Apro e chiudo gli occhi come le porte di un centro commerciale quando i bambini giocano con la fotocellula; rintronato dal sonno ma attratto dai fotogrammi delle giocate di Dinho e dalle parole sul ritiro del brasiliano e di Frankie. Non so perchè, ma da quel miscuglio di sensazioni, la mia mente, pescando nel jukebox dell’inconscio, fa partire una canzone che adoro: “Fuje Tanno” dei Co’Sang.

“È meglje niente ‘nziem’ ch’esser’ ricche sule…l’uocchje mieze chiuse..Fuje tanno”. È meglio niente insieme, che essere ricchi da soli, gli occhi mezzi chiusi -come me praticamente- come all’epoca (una traduzione forzata di “Fuje Tanno”, letteralmente forse sarebbe più corretto “fu allora”).
☆ ☆ ☆ ☆ ☆
COMPITO DA SVOLGERE:
Prosegua l'estratto sul ritiro di Dinho e sulla canzone «Fuje Tanno» a partire dal punto in cui si interrompe. L'elenco non ha alcun rapporto con l'estratto.

SEZIONE DEI DATI:
☆ ☆ ☆ ☆ ☆
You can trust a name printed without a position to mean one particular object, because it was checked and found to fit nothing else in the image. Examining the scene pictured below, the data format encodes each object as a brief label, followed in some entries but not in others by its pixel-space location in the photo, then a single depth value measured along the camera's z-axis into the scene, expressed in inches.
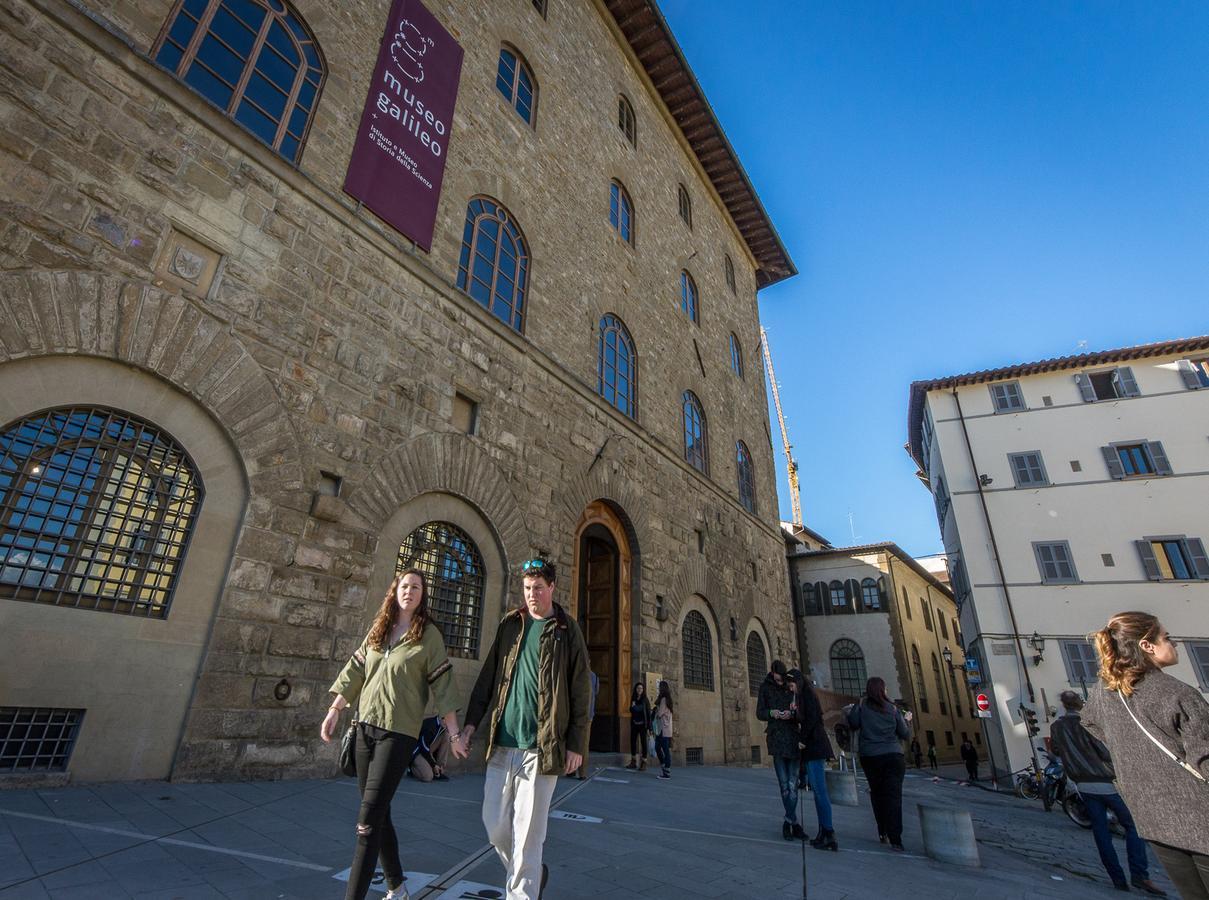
☆ ☆ ☆ ☆ ☆
RISPOSTA SCRITTA:
Gli anni in cui ammiravo le giocate di Dinho e Frankie erano anni in cui il calcio per me e per il Mondo che mi circondava era tutto. Permeava ogni angolo del mio microcosmo. Non mi(ci) interessava nient’altro. Non avevamo ambizioni di alcun genere. Non volevamo finire gli studi, non volevamo trovare un lavoro, non avevamo assilli di indipendenza. Non avevamo bisogno di soldi in tasca o l’esigenza di avere “qualcosa da fare”.
Ci bastava un pallone. Tutto qui.

Ci sono momenti in cui, proprio a letto, con gli occhi mezzi chiusi, penso che era meglio quando non avevamo niente insieme, piuttosto che essere ricchi di “cose da fare e da inseguire” da soli, nella frenesia moderna di tutti i giorni. Come all’epoca. Fuje Tanno.